Monthly S&P500 Emini candle chart: Overbought bull trend, forming more trading range price action
The monthly S&P500 Emini candle chart is in a strong bull trend, but it is extremely overbought. The current candle is an inside bar and last month was an outside bar. This creates an ioi (inside-outside-inside) pattern, which is a breakout mode setup. The bar is a signal bar for both directions. The bulls want a bull breakout and the bears want a selloff. However, the month is early and the bar will change by the time it closes.
The key point is that the monthly chart is in a strong bull trend, but extremely overbought. This means that it will probably have a 20% correction at any point this year. Although that correction may have already begun because this month is below the all-time high of last month, there is no significant evidence of that yet on this chart.
Weekly S&P500 Emini candle chart: Bull trend, but in 10 week tight trading range
The weekly S&P500 Emini candle chart reversed up again from the moving average. However, this reversal bar is only a doji and is therefore less bullish than the reversal up from 3 weeks ago. The chart has been in a trading range for 10 weeks. It is also in a bull trend, and until there is a strong bear breakout with follow-through, traders will only scalp shorts and will continue to swing trade longs. Because the weekly chart is overbought and at the top of the bull trend channel, traders are ready for a bear breakout, even though there is no evidence for one yet.
Daily S&P500 Emini candle chart: Bull trend evolving into a trading range
The daily S&P500 Emini candle chart is a bull trend evolving into a trading range. It has been in a broad bull channel since September, or even April for those with a loose definition. It also has been in a trading range for 3 months.
The trading is much more two-sided than that on the weekly and monthly charts. This means there is a higher probability of a bear trend developing on this chart. If the Emini sold off for 200 points, this would be a bear trend on the daily chart, but only a pullback on the monthly chart.

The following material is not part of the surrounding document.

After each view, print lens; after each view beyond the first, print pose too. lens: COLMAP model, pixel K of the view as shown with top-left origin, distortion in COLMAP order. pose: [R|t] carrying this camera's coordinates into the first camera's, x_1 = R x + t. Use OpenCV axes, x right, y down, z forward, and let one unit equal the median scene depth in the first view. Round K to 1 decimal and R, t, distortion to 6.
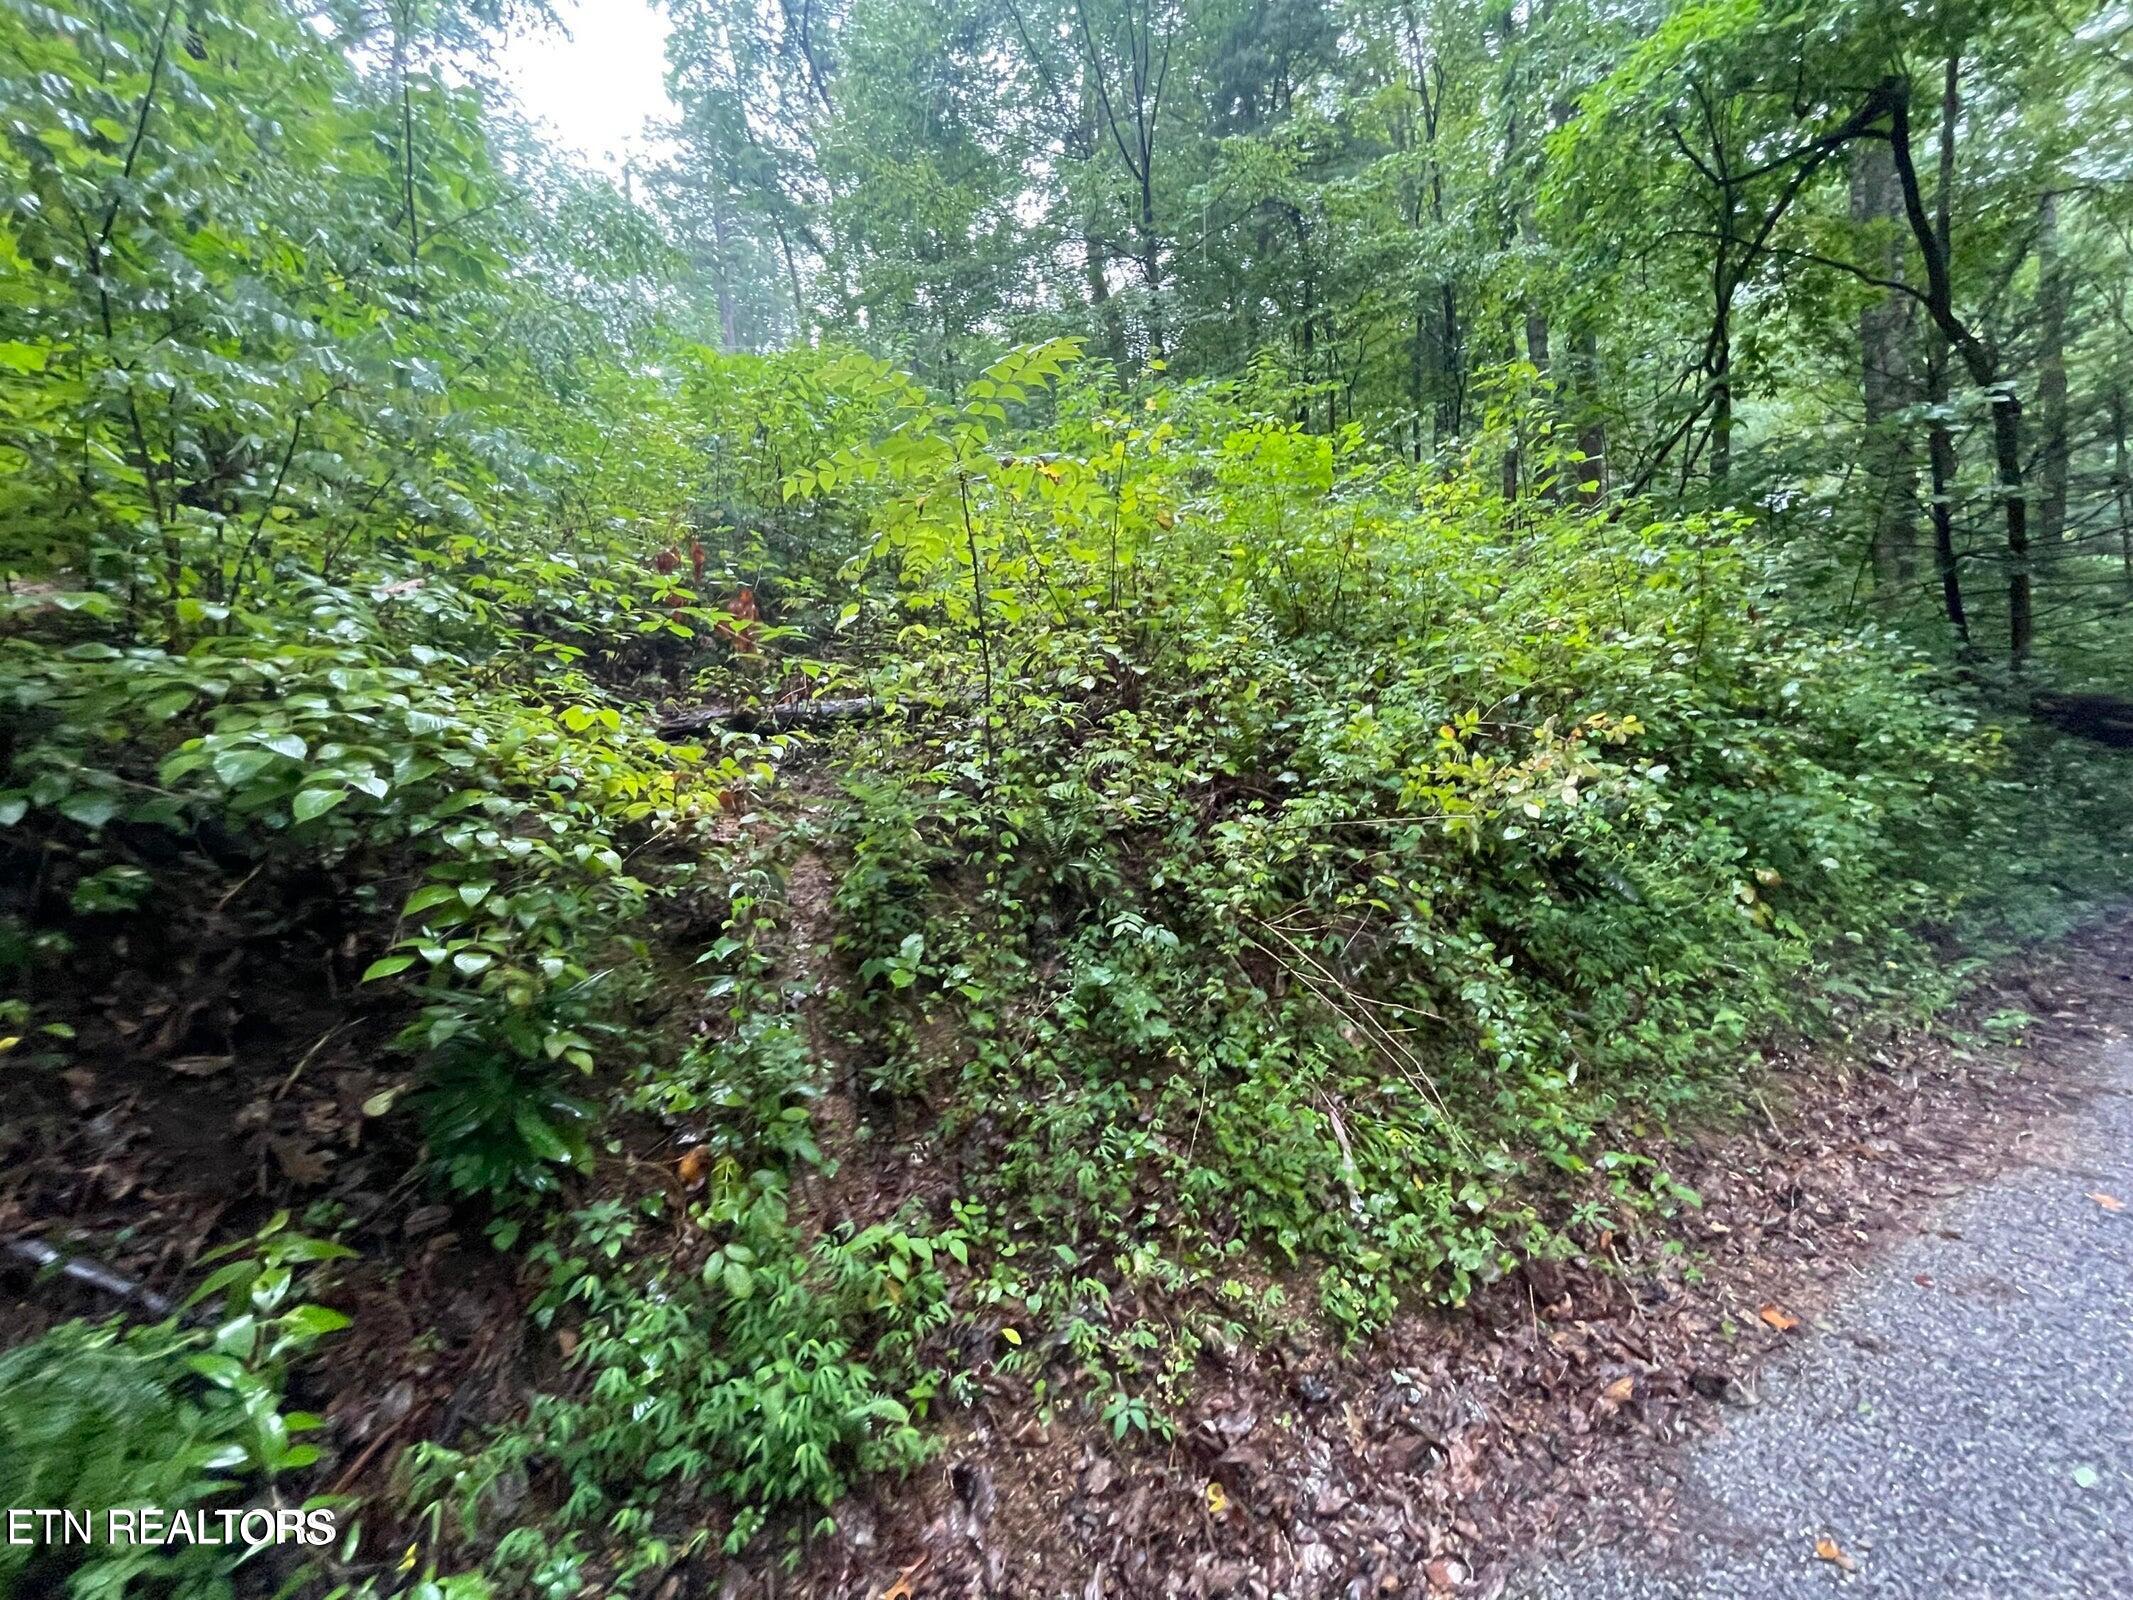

The Emini turned down from a higher high major trend reversal two weeks ago. Today’s bear reversal might be a lower high major trend reversal, but this is unlikely because the rally lasted only two days. This makes a minor reversal and then more of a trading range trading more likely. If it sells off a little and then bounces, it will also be in a triangle, which has no more significance that any trading range. As more bars get added to the range, the probability of a bear breakout becomes equal to that of a bull breakout. As long as it is in a bull trend, bull trend resumption is still slightly more likely than bear trend reversal (a reversal down into a bear trend).
As long as the Emini continues to form higher highs and lows, the broad bull channel is intact. However, once it falls below a higher low, like the December 16 low, more computers will begin to see this as no longer a bull trend. Instead, they will see it as either a trading range or an early bear trend. This will change how they trade. They will begin to scalp longs instead of swing trading them, and they will be increasingly willing to swing trade shorts. Also, they will sell aggressively on rallies that reach the upper half of the prion bear leg, expecting lower highs and then lower lows.